Document passage below:

Turner, James; Perkins, H. Wesley; and Bauerle, Jennifer. (2008). “Declining Negative Consequences Related to Alcohol Misuse Among Students Exposed to a Social Norms Marketing Intervention on a College Campus.” Journal of American College Health, 57, 1, 85-93. return to list
 
Objective: 
This study assessed yearly exposure to alcohol interventions, alcohol consumption (estimated blood alcohol content [eBAC]), and self-reported alcohol-related negative consequences at a large public university as a result of students being increasingly exposed to a social norms intervention. The social norms campaign initially focused on correcting misperceptions about the quantity and frequency of consumption of alcohol and was expanded to include information about normative and protective behaviors.
Method:
The university initiated a social norms marketing campaign in the fall of 1999, initially targeting first-year students in an effort to reduce harm related to alcohol abuse. The program was then expanded to include all undergraduates and high risk groups in the fall of 2002. From spring 2001 through spring 2006, the university administered a Web-based survey to a random sample of 2,500 undergraduates from a four year university. The survey asked questions to evaluate trends in student alcohol misuse and included only those students who consumed alcohol within the past year in the analysis. Students were surveyed on ten possible negative outcomes they may have experienced as a result of drinking, the number of drinks usually consumed while drinking (eBAC), and recall of first year and campus-wide social norms messages and initiatives.
The 1999 social norms campaign targeted first year students through a monthly series of highly-visible posters in first-year residence halls. The posters accentuated the healthy normative behaviors that a majority of students reported on prior surveys and corrected existing overestimations about the quantity and frequency of heavy drinking among students. The 2002 campaign was a campus-wide general intervention that reached all undergraduate students through student media and a poster campaign. In addition to highlighting campus alcohol consumption norms, the campaign also provided normative information regarding protective behaviors.
Results:
The study assessed the degree to which alcohol-related negative consequences changed throughout the six years of the intervention. The proportion of students reporting no consequences increased substantially from 33% in 2001 to 51% in 2006, whereas the prevalence of multiple consequences declined from 44% to 26% in the same time frame. First year students exposed to the campus-wide social norms campaign reported a 24% reduction in the odds of having an eBAC greater than .08 the last time they partied. In each survey year (2001-2006), a majority of students (89-97%) recalled having seen the social norms posters targeting first-year students two or more times. For the campuswide campaign, recall rate ranged from 56-78% of undergraduates recalled seeing normative alcohol messages once or more from 2003 to 2006.

End of Document passage.
Material shown below:

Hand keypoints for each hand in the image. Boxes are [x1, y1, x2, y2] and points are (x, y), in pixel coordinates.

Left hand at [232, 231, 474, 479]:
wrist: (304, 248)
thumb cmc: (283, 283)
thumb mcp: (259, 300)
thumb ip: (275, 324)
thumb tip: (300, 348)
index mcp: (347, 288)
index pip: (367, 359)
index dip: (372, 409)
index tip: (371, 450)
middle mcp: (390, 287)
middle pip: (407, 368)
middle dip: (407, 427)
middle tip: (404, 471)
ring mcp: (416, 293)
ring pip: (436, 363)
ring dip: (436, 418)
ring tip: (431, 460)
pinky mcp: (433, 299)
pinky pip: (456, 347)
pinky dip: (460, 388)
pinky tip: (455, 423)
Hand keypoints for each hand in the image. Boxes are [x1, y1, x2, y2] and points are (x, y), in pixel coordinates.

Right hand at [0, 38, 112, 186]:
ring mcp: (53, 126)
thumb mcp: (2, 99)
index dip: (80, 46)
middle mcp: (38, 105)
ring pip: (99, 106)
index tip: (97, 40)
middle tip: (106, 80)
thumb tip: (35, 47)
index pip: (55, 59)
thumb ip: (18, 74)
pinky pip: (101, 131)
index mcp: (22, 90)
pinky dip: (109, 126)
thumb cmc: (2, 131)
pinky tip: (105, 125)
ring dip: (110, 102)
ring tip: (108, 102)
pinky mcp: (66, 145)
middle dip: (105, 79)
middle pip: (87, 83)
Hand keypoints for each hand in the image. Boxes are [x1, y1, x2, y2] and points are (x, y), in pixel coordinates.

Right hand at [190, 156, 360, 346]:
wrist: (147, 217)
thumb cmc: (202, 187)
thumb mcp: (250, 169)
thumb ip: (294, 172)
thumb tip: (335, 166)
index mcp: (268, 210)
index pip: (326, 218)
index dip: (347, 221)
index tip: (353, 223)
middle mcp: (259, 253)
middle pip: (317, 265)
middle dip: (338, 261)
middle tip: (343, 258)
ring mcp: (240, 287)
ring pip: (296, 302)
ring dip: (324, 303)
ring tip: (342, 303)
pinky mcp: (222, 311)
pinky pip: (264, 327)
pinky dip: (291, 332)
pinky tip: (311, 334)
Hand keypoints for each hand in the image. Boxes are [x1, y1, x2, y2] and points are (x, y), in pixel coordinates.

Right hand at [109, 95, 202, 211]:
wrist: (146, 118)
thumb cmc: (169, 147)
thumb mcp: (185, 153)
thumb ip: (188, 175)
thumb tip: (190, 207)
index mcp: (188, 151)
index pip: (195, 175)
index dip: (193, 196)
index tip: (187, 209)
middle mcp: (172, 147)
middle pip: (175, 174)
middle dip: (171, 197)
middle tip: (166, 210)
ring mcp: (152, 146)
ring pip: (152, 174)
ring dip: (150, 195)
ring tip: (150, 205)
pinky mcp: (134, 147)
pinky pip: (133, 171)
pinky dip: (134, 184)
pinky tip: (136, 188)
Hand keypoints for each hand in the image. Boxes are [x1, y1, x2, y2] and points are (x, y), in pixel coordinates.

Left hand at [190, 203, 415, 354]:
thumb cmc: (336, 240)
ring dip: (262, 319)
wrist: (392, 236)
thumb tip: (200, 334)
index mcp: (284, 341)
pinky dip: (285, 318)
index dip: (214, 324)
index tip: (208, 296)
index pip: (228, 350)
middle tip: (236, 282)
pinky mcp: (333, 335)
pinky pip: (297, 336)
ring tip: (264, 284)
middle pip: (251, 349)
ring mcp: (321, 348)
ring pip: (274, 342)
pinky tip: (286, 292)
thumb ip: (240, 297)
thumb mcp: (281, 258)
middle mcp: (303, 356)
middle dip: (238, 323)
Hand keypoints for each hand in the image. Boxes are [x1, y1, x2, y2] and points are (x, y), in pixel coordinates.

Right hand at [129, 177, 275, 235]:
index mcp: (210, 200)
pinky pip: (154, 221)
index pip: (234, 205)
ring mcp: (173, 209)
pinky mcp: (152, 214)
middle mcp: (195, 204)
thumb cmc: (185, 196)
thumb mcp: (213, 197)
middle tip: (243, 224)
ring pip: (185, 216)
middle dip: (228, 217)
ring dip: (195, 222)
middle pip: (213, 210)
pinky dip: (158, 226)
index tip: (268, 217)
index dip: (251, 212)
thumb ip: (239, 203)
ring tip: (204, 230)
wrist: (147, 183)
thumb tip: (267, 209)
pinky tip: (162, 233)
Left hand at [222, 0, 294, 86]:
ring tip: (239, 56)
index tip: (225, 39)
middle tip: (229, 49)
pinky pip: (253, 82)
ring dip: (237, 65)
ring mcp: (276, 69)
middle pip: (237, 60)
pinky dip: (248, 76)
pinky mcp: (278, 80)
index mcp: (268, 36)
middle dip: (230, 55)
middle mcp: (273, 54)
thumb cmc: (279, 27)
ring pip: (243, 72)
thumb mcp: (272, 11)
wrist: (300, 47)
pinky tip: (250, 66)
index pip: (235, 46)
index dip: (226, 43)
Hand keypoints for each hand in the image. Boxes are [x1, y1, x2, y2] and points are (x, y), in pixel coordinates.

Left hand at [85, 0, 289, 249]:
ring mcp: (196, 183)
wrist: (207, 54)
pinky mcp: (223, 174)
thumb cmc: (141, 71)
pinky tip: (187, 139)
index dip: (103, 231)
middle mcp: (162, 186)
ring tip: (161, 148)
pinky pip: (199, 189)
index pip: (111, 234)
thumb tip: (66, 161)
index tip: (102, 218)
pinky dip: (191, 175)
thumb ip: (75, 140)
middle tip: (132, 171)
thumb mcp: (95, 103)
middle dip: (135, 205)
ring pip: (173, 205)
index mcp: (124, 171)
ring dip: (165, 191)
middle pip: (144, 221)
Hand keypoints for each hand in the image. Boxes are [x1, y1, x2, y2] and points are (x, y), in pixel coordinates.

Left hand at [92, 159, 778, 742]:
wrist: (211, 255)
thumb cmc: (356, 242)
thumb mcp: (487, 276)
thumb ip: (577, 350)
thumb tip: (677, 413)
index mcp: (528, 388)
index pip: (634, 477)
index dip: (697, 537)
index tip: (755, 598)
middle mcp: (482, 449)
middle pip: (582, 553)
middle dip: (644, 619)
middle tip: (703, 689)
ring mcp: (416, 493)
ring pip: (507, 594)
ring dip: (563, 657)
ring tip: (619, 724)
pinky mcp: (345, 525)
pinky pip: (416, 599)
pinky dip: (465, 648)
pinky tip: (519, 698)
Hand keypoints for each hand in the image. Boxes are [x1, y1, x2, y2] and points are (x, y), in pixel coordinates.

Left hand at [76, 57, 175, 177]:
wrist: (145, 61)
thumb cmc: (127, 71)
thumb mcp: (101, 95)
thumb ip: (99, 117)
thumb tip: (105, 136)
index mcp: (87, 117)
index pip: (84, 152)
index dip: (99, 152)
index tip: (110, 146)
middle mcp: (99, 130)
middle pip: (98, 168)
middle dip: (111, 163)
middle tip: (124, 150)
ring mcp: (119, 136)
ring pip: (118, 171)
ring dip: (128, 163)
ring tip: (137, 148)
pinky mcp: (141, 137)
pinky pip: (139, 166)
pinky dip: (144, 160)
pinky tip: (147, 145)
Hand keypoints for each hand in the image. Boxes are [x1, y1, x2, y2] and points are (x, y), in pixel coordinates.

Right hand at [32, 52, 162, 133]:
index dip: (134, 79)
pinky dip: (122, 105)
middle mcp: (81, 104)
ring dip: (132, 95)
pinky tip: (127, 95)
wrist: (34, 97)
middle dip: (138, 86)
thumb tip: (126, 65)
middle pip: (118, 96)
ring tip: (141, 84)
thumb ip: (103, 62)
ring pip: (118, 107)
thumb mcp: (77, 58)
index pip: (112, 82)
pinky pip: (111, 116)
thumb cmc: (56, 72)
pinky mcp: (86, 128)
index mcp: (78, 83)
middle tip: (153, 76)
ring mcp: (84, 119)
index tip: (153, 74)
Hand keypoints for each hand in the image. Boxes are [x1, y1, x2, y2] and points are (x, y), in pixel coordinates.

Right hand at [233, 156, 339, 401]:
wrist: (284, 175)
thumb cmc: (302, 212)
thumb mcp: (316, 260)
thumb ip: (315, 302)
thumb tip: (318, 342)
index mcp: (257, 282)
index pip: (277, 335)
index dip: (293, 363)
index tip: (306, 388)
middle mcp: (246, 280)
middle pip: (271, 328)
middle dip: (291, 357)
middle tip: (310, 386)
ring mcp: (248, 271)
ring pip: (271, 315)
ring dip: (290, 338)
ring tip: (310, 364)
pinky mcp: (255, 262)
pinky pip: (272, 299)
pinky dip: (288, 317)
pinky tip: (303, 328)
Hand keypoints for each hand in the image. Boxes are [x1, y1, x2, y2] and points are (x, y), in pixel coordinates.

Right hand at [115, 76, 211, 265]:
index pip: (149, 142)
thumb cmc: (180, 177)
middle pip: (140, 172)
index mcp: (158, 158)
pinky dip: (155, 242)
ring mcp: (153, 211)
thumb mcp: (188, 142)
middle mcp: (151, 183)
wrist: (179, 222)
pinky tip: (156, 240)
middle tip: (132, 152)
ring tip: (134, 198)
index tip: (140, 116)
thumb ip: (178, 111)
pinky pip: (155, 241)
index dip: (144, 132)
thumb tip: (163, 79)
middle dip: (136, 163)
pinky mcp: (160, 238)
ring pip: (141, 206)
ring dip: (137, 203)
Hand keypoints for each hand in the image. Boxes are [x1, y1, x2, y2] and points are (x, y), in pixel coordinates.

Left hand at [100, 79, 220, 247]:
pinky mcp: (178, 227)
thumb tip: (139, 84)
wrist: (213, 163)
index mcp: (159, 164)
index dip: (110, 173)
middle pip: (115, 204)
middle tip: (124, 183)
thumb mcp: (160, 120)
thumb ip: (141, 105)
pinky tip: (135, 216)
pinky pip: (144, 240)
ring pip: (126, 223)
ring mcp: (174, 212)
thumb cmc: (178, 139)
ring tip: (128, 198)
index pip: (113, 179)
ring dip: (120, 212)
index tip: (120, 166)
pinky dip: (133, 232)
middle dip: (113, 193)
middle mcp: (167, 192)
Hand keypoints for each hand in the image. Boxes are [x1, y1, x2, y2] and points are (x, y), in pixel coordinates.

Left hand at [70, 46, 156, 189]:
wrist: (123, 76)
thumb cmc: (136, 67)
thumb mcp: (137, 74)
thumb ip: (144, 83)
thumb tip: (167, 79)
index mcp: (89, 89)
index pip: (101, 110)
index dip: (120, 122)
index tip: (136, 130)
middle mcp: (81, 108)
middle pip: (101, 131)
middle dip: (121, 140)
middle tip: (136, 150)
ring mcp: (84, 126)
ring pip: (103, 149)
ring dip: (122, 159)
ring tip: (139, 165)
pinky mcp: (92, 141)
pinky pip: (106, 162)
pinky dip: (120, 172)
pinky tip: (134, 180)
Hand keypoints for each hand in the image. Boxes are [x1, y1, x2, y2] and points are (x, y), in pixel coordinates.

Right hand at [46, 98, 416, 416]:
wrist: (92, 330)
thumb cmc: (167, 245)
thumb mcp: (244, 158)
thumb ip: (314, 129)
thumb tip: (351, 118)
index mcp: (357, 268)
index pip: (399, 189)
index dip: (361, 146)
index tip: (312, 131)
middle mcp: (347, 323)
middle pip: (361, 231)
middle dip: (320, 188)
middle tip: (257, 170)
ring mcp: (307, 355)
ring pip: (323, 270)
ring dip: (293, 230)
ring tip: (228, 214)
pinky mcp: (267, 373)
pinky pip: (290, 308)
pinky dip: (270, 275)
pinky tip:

End of Material shown.

The problem »
Reproduce word for word the stretch of the alcohol study summary from "The 1999 social" through "regarding protective behaviors.". Work from the alcohol study summary alone.

Reply to the exercise »
The 1999 social norms campaign targeted first year students through a monthly series of highly-visible posters in first-year residence halls. The posters accentuated the healthy normative behaviors that a majority of students reported on prior surveys and corrected existing overestimations about the quantity and frequency of heavy drinking among students. The 2002 campaign was a campus-wide general intervention that reached all undergraduate students through student media and a poster campaign. In addition to highlighting campus alcohol consumption norms, the campaign also provided normative information regarding protective behaviors.